Bean: my 10-month-old, toothless grinning, wispy blondie baby boy.  Bean is such an easy-going baby, it's unbelievable.  Try as I might, I cannot prevent his older brothers from ever knocking him over or playing too roughly with him, but even when they do, the tears last for literal seconds, and then they're over after a few kisses and raspberries.  He naps like a dream, and loves nothing more than to give huge, open-mouthed kisses.  His giggles are belly laughs and his smile melts my heart.  I will always, always love my Monkey, but Bean is healing a hole in my heart faster than I could have ever imagined.

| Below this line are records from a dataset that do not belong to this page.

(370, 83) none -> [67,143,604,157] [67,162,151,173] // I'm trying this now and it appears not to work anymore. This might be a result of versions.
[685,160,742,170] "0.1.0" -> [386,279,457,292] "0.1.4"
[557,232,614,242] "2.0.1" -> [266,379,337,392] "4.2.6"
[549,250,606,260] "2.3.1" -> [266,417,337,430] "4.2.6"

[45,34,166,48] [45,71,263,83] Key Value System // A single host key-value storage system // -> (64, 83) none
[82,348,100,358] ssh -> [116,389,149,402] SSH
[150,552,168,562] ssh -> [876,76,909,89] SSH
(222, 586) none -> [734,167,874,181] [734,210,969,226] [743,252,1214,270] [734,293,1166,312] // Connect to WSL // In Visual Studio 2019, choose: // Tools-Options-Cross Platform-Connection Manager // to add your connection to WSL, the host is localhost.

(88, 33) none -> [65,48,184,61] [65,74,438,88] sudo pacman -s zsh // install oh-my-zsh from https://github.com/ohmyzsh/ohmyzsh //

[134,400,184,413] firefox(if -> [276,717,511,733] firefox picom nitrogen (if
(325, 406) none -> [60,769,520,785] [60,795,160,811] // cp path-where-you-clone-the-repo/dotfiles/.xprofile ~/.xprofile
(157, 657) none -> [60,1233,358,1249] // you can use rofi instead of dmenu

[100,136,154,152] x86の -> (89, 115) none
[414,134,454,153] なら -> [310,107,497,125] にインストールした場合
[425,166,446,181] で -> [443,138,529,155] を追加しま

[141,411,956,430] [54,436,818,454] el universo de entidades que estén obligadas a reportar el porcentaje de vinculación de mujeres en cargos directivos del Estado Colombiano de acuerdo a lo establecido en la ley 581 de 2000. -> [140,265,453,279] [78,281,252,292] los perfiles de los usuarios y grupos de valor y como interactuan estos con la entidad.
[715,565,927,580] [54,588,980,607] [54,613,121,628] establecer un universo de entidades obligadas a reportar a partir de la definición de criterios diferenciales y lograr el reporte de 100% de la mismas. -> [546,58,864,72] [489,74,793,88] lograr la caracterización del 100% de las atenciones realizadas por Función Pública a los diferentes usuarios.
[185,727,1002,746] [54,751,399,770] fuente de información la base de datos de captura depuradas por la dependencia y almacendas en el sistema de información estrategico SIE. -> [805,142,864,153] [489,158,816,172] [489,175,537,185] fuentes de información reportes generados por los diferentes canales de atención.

To end this EPIC post (sorry, guys), I will leave you with my current favorite (and most memorable) conversation with these boys that I've had yet:

As I'm getting the two younger boys strapped into their enormous, unwieldy double-stacked stroller, LM comes up to me as I'm crouched down so he's directly at eye level.  He focuses hard on my face, and then asks, while pointing to my nose piercing, "What's that?"
"It's called a nose ring, sweet-pea.  See how I have earrings in my ears?  It's like an earring for my nose."
<Pause.  Clearly there is some serious thinking going on.  I wait patiently.>
"Was there blood?"
I swallow my giggles hard.  "No, there was no blood.  It hurt a little bit, but not much."
"But there was no blood?!"
"No, LM, no blood.  Sorry to disappoint."


Sarah said...

Will you be my nanny?

Margaret said...

Gah, I love kids! I love hearing about your strategies, and your warm, yet firm limit-setting. I think what you call "Nanny eyebrows" I call "teacher eyebrows" -- sometimes that firm look is so effective if you believe it is going to work! As in, "Seriously, I just saw you grab that pencil off José's desk, put it back ASAP and we'll move on.", or for you "get back on that bench". Your kids will learn so much from you! And I am glad you are healing after leaving Monkey.

Wiley said...

Yeah, you are a badass nanny.

Cait said...

Haha, thanks you guys. Eyebrows are where it's at.